Is arrogance a sin? Is pride a sin? Is lack of humility a sin? Is to call people arrogant, a number of times, repeatedly calling them sinners?


houseparent said:


> Sure I agree with a side, and I will agree that the other side sins, but that's simply (as many have said) a presupposition going into these kind of discussions. As such, neither side need toss that demand at one another, especially NUMEROUS times in the same thread, again especially after being asked nicely to stop...more than ONCE!
> 
> -The poster should have stopped


Stopped what? Calling people to repent of something? Did he call them arrogant? Did he call them proud?




houseparent said:


> 1) It was never about uncharitableness, it was about me making a *simple* request of CH (and truthfully of anyone involved in the discussion) to not start calling for repentance simply because it *COULD* lead to that happening over and over. I didn't say it did lead to that, simply that it could. I didn't say what side was right and what side was wrong (or in sin or not in sin)


Simple? He started asking you "Adam, why is this bad?"

You started a thread calling him arrogant.



> 2) CH decided to repeat this charge after I asked him not to do so. At that point it shouldn't matter who agreed with me and who didn't because I didn't get an e-mail or private message telling me I was wrong in asking him not to do so. For anyone with more authority than me to make such a statement in the thread was inappropriate and unprofessional. Even at this point in time no one has contacted me to "officially" tell me that I was "wrong". It's all been done publicly.

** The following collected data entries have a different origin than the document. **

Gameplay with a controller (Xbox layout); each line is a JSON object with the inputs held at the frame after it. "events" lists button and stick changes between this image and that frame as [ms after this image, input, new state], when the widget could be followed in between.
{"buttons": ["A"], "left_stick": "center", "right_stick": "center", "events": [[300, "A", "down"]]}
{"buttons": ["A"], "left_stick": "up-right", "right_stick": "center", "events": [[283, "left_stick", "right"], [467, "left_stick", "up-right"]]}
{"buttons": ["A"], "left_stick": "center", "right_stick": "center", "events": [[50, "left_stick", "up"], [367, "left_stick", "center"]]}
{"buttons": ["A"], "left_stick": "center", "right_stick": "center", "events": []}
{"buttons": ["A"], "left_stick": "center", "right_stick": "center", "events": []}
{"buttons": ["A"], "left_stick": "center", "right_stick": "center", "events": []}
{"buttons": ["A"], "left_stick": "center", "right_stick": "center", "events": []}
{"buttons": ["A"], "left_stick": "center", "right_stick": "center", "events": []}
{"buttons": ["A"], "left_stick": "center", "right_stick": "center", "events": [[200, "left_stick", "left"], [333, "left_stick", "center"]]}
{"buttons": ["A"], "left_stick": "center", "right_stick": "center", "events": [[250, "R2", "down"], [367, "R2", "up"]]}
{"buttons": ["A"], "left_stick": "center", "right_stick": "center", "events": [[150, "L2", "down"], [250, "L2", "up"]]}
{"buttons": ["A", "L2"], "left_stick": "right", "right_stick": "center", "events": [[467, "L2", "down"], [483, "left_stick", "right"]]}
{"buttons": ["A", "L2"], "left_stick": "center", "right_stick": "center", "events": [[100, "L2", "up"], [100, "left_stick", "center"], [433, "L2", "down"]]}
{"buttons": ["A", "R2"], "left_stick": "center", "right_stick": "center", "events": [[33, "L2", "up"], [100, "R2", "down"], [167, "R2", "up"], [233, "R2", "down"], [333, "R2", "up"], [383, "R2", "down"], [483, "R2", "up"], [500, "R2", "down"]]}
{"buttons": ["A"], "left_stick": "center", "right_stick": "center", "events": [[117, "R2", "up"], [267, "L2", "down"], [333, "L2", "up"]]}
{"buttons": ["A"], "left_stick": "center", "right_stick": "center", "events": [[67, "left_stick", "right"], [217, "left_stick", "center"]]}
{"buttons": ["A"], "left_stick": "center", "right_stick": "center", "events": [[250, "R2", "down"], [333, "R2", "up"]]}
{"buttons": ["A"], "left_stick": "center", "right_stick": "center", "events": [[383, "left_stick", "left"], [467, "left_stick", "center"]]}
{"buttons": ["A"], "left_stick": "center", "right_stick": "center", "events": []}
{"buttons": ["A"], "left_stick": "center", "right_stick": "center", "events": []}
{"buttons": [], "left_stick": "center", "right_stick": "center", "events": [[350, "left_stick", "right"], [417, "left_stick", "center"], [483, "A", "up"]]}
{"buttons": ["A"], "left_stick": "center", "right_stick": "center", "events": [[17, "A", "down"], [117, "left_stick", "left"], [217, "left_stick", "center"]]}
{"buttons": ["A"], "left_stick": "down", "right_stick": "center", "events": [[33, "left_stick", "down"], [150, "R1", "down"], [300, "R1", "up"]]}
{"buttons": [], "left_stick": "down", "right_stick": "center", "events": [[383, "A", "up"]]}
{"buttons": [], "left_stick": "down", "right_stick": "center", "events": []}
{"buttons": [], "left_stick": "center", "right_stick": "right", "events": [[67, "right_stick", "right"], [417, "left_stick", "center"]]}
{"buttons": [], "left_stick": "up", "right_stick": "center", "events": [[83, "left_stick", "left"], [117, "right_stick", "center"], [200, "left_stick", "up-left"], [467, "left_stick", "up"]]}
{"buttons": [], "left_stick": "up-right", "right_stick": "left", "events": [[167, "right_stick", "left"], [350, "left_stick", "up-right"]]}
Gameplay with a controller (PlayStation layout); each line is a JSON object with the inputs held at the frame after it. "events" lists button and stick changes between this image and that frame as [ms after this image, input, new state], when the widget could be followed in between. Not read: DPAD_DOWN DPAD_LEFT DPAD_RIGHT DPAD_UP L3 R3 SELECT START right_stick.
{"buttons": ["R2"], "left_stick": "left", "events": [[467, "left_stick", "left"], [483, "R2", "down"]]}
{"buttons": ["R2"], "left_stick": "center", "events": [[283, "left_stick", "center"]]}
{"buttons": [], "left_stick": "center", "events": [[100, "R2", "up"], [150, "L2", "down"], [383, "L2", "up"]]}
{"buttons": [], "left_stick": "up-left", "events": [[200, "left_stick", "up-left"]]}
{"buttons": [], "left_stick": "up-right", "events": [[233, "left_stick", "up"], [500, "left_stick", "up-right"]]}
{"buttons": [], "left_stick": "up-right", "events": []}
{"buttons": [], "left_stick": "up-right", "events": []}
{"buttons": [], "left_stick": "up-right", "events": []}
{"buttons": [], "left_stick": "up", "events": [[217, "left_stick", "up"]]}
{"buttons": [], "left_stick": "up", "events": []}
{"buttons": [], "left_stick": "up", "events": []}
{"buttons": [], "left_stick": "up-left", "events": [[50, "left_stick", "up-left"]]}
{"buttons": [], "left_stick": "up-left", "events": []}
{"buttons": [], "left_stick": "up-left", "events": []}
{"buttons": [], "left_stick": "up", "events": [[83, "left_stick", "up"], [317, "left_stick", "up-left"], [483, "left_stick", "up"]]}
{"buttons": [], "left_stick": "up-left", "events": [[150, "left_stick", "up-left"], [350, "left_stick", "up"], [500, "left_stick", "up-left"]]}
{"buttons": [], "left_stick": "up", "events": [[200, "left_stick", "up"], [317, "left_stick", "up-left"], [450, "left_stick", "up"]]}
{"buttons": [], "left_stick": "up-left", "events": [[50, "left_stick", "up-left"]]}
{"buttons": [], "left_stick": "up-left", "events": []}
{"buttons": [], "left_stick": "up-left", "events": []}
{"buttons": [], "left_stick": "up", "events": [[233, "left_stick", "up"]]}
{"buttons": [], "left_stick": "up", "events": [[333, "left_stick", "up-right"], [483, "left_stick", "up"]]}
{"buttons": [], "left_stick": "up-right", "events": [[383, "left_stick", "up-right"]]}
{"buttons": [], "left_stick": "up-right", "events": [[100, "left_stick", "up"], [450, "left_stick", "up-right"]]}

Yes, it's been done publicly because you, PUBLICLY, keep calling people prideful and arrogant. I gave you ample opportunity to tone it down and to see what you were doing. People can read this thread for what it is Adam. They will see how patient I've been throughout. I was not angry with you. I was simply pointing out Confessionalism. I'm also pointing out to you how, contrary to your injunction to CH NOT to do so, you are calling people sinners left and right in this thread.



> It's not about striking an "emotional chord'. This is what a few people here need to learn, when you say things like "If you repent of what you believe you will then come to understand the truth" that's not confessionalism that's arrogance and pride, even if it's true!


Again, people are sinners according to you Adam. They are arrogant and pride. You are calling people sinners in contrast to your call that we not do so.

Also, I would like to see, precisely, where anyone said: "If you merely repented you would see this...." Where Adam? You may levy accusations all you want. This was not done in an alley. All of these posts are in the open.



> I work with kids for a living and much of what they believe and feel is foolishness, but I can promise you that I am not going to get them to the truth by simply stating that. Neither are any of you going to do so with brothers and sisters in Christ. A lost soul bound by sin...sure they may need to hear that! But a brother or sister who is admittedly struggling certainly does not need to be told this. I don't care how many letters you have after your name, if you don't realize this you are in error and need to re-evaluate.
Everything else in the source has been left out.